Сглатываю, потому что ком подкатывает.
— Да.
— Соболезную.
— Спасибо.
— Нет… правда, Воробушек… то есть… Надь, я… Мне правда жаль.
— А мне не очень. Она меня терпеть не могла, и маму мою. И вообще. Она не родная была. Папина мачеха…. она… в общем, не важно.

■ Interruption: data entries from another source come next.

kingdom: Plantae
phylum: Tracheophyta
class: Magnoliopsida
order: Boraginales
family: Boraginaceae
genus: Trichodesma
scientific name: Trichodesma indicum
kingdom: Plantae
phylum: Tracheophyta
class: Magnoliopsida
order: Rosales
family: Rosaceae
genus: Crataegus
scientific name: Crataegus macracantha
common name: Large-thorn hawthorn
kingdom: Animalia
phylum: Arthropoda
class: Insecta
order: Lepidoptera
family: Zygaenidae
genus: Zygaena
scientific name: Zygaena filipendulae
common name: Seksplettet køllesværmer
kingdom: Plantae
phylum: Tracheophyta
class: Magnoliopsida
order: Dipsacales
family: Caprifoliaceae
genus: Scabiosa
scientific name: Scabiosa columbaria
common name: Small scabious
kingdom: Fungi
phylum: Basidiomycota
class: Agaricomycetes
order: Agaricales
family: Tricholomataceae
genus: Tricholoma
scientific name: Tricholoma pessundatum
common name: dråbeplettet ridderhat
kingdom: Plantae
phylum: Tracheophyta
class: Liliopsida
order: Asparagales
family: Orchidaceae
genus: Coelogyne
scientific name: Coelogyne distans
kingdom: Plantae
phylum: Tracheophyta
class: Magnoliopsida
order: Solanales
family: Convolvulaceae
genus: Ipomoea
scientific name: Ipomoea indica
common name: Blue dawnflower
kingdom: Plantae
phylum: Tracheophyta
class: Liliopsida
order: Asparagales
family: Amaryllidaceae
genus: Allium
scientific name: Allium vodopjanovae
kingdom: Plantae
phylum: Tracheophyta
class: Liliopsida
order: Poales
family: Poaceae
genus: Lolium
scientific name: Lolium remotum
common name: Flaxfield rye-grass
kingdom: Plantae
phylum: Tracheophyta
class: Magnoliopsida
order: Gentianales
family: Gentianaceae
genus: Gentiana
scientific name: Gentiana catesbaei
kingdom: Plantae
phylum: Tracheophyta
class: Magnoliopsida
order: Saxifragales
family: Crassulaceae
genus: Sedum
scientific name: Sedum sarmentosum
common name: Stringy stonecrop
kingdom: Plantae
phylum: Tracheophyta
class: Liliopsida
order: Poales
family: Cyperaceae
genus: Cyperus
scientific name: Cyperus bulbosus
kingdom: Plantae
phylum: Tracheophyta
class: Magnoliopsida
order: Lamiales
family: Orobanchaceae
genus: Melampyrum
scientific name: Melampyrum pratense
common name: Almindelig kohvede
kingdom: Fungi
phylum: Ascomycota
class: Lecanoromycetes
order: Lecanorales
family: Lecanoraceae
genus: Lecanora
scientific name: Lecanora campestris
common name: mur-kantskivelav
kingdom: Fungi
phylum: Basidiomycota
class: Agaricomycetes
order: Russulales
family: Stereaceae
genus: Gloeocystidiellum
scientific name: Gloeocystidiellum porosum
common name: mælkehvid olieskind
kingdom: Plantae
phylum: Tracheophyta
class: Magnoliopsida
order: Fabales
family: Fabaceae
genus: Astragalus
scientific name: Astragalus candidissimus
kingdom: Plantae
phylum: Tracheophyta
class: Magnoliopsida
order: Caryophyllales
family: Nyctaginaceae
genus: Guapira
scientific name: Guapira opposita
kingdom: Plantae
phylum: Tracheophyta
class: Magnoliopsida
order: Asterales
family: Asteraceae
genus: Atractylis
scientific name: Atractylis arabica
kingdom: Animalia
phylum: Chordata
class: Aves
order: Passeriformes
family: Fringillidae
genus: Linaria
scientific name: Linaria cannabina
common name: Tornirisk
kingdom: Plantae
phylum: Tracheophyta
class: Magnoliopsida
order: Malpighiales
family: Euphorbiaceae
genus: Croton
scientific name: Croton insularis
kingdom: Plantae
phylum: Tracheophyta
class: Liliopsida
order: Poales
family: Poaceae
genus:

Еле сдерживаюсь, чтобы не наговорить лишнего. Накипело. На самом деле. Я поехала туда только потому, что папина сестра попросила очень. Ей самой было трудно все организовать, у нее дети. Ага, дочка моя ровесница и сын на три года младше. Дети. А мне не трудно. Хорошо, что мне помогли знакомые папины. И Тамерлан деньгами помог.
— Извиняю. Бывает.
— Ильяс, а кто такая Зоя?
Глава 11
Кто такая Зоя?
Вопрос, на который я не могу и не хочу отвечать.
Что я ей скажу, этой странной девочке — Воробушку? Поведаю историю моей подлости и предательства?
Я не хочу. И… не могу. Просто не могу об этом говорить. Тема закрыта.
Для Надежды точно. Ей это знать не обязательно и все.
Надя привозит меня к дому, завозит в холл. Дальше я могу сам. Расстегиваю куртку, чувствую, что она начинает снимать с меня ботинок.
— Не надо. Сам справлюсь.
— Я помогу.
— Я сказал не надо. Спасибо. — стараюсь говорить спокойно, не получается. Получается сквозь зубы. — Ты свободна. Я сам доберусь до комнаты.
— Зачем вы так? Не надо. Я хочу помочь.
— А я не хочу, чтобы ты помогала сейчас. Ясно? Просто… просто оставь меня, прошу.
— Извините…
Сердце давит, когда она вот так опять мне «выкает». С трудом добираюсь до комнаты. Заезжаю.
Переваливаюсь с коляски на кровать, чуть не падая.
Надо раздеться, но мне не хочется. Двигаться не хочется.
Зоя.
Я ведь в последнее время почти не думал о ней. Не вспоминал.
Вообще, имею ли я право думать и вспоминать Светлячка?
Имею ли я право жить, после всего, что сделал?
Не знаю сколько времени я вот так лежу. Слышу стук в дверь.
Кого еще несет?
— Ильяс, это я. — Тамерлан… Не хочу никого видеть.
Собственно, я ведь и не увижу, да?
Почему-то именно сегодня мне кажется, что все мои попытки как-то искупить мою вину бессмысленны.
Чем я ее искупаю? Тем, что сижу слепой, лишенный возможности встать на ноги? Глупо ведь?